** begin Selected extract **

The Beatles said it. Various spiritual traditions have said it for thousands of years. And somewhere between the noise of the news cycle, the doomscrolling, and the low hum of general existential anxiety that seems to define modern life — I keep coming back to the same thought. What if they were right? What if love really is the answer?
I don't mean that in a naive way. I'm not suggesting we stick flowers in rifle barrels and hope for the best. What I mean is something more specific, and I think more useful. We are — each of us — units of consciousness experiencing this strange, brief, material life on earth. And what if the mission, the actual reason we are here, is to feel love? To feel connected to the world, to one another, to something bigger than the fear that the morning headlines are trying to sell us?
Because here is what I notice. When I am in a place of love — when I feel genuine warmth toward the people around me, when I feel that chest-expanding sense of connection — there is simply no room for the other stuff. Not the anger, not the anxiety, not the low-grade paranoia that modern life seems specifically engineered to produce. Love doesn't just feel good. It crowds the other things out.
The Conspiracy — and I Mean That Seriously
Let me say something that might sound strange coming from someone who runs a digital identity company and spends a lot of time thinking about technology and systems. I think there is a conspiracy against love. Not a shadowy room of men with a whiteboard, necessarily. But a structural conspiracy. An architecture of distraction built specifically to keep us in a state of low-level fear.
Think about what modern media — social and otherwise — is actually optimised for. Not information. Not connection. Outrage. Fear. The feeling that something is always wrong, that we are always under threat, that the world is precarious and getting more so. Because that feeling keeps us engaged. It keeps us scrolling. And a person who is scrolling, anxious, reactive — that person is not a person who is feeling love. They are a person whose nervous system has essentially been hijacked.
When we are in survival mode — when the amygdala is running the show — empathy and genuine connection take a back seat. We contract. We pull inward. We protect. Which is the exact opposite of what I think we are actually here to do. Because pushing love outward — putting it into the world, making it visible, making other people feel it — requires openness. It requires a kind of deliberate vulnerability that is very hard to sustain when everything around you is designed to make you feel unsafe.
Hate is not the opposite of love. It is what love looks like when it has been frightened for too long.
I think that is worth sitting with. Because it changes the frame. If hate is fear in disguise, then fighting hate by meeting it with more force, more outrage, more noise, is actually just feeding the original problem. You are adding to the fear. And what the world needs, what I think you and I need, is not more volume. It is more warmth.
You Cannot Fill What is Already Full
There is a simple principle at work here that I find genuinely useful as a practical matter. A vessel that is full of love has no room for hate. Not because hate was defeated — but because it was displaced. Made irrelevant. Given no audience.

** end Selected extract **

* Set exercise A: Print everything in the essay on love from "The Beatles said" down to "to sell us?", word for word.
* Set exercise B:
Answer these questions about the essay on love.
(i) What kind of company does the writer run?
(ii) What does the writer say modern media is optimized for?
(iii) What does a vessel full of love have no room for?
* Set exercise C: Write the next part of the essay on love, picking up right after its last paragraph.
The material after this has nothing to do with the essay on love.

** begin Data extract **

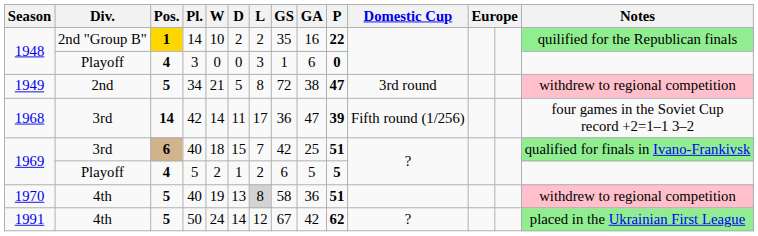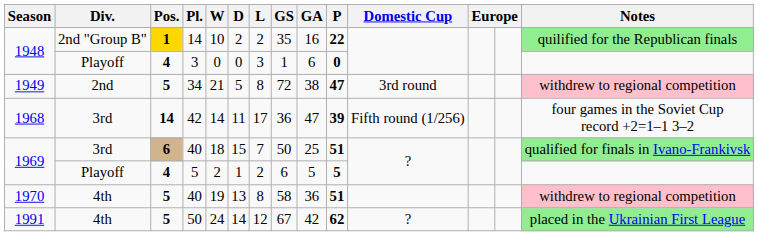1969 / 40 | GS: 42 -> 50
1970 / 40 | L: lightgrey background -> no background
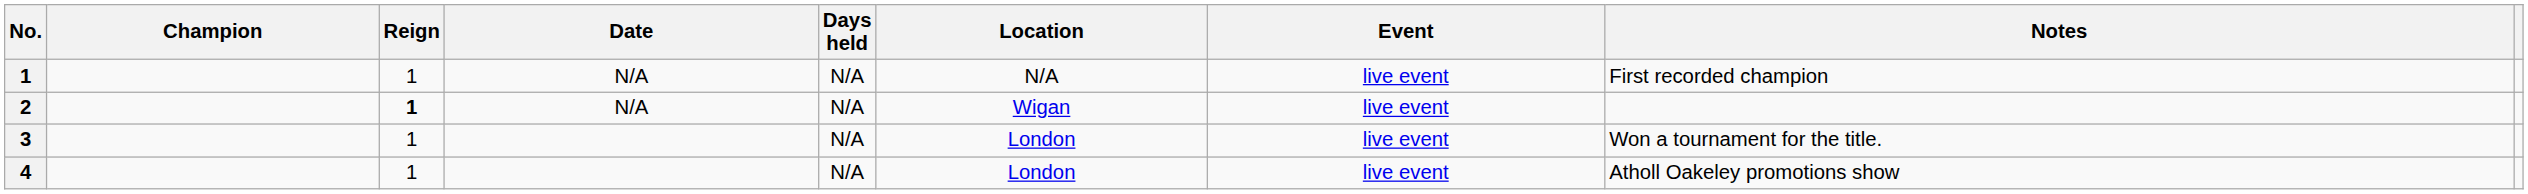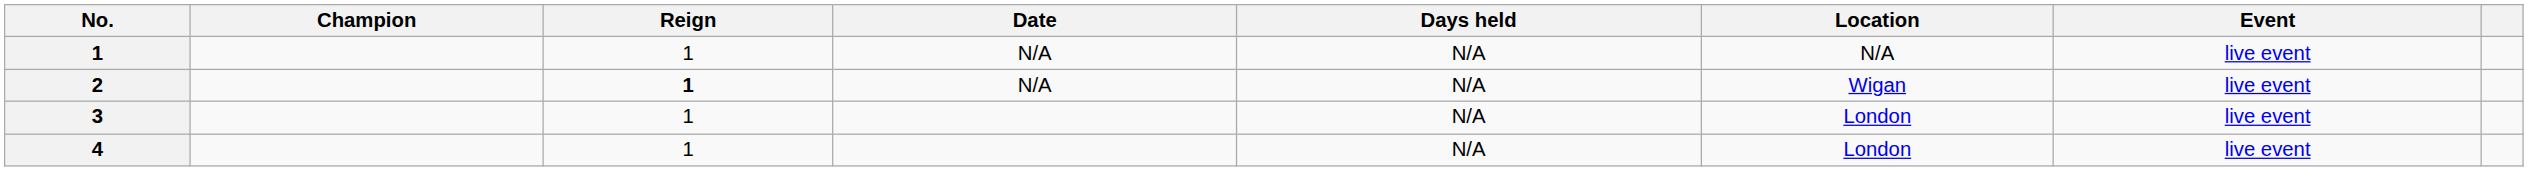- column: Notes | First recorded champion | Won a tournament for the title. | Atholl Oakeley promotions show
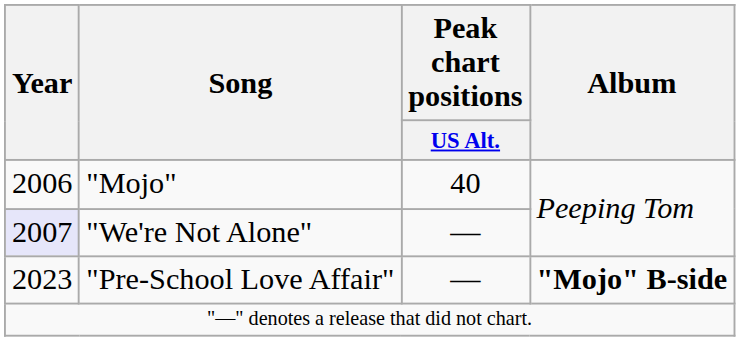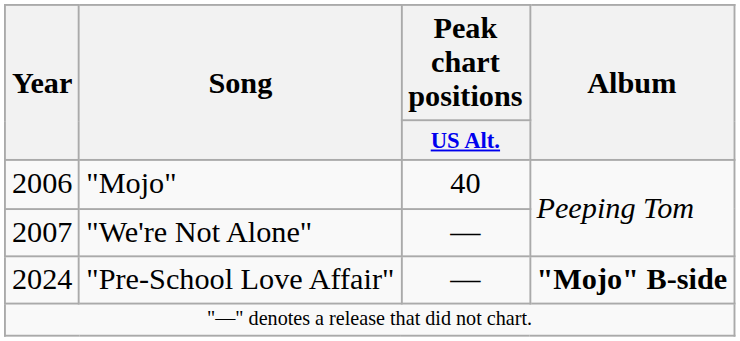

** end Data extract **

* Reply A:
The Beatles said it. Various spiritual traditions have said it for thousands of years. And somewhere between the noise of the news cycle, the doomscrolling, and the low hum of general existential anxiety that seems to define modern life — I keep coming back to the same thought. What if they were right? What if love really is the answer?
I don't mean that in a naive way. I'm not suggesting we stick flowers in rifle barrels and hope for the best. What I mean is something more specific, and I think more useful. We are — each of us — units of consciousness experiencing this strange, brief, material life on earth. And what if the mission, the actual reason we are here, is to feel love? To feel connected to the world, to one another, to something bigger than the fear that the morning headlines are trying to sell us?

* Reply B:
(i) A digital identity company.
(ii) Outrage and fear.
(iii) Hate.

* Reply C:
The mistake most of us make, myself included, is thinking that we need to remove the negative stuff before we can let the good stuff in. We wait to feel better before we start trying to connect. We wait for the world to quieten down before we allow ourselves to feel warmth. But it does not work that way. You do not empty the vessel first. You fill it. And the filling is what does the emptying.
This sounds like philosophy, and it is — but it is also just neuroscience. You cannot sustain two contradictory emotional states simultaneously at full intensity. When you genuinely choose to focus on gratitude, on warmth, on connection with the person in front of you — the noise recedes. Not because it disappeared. But because your attention moved, and attention is everything.
The Practice. Because This is Not a Feeling — It is a Discipline.
Here is where I want to be practical, because love as an abstract idea does very little. Love as a daily practice — that is where it gets interesting.
I am not naturally a morning person. But I have learned that the first few minutes after waking are crucial — not because of some productivity hack, but because your defences are down. Before the phone, before the news, before the calendar — there is a window where you can actually choose your orientation for the day. And the question I try to ask myself in that window is not what do I need to do today, but what do I want to feel today, and who do I want to direct that feeling toward.
It sounds small. It is small. But small things done consistently are the only things that actually change anything. Because the practice of love — feeling it, expressing it, pushing it outward — is exactly that. A practice. Not a state you arrive at permanently. Not a mood that descends on you when conditions are right. A deliberate, daily, sometimes inconvenient choice to orient yourself toward warmth rather than toward fear.
Your weapon of choice matters less than you think. Meditation works for some people. For others it is exercise, or prayer, or a long walk without headphones. What matters is that you have something — some ritual, some moment — that brings you back to the baseline of connection rather than the baseline of reaction. Because the world will always try to set your baseline for you. The news will try. Social media will try. Even well-meaning people around you will try. The practice is the act of saying: no, I am setting this myself.
Love is a muscle, not a reservoir. You do not wait to feel full before you give it. The giving is what fills you.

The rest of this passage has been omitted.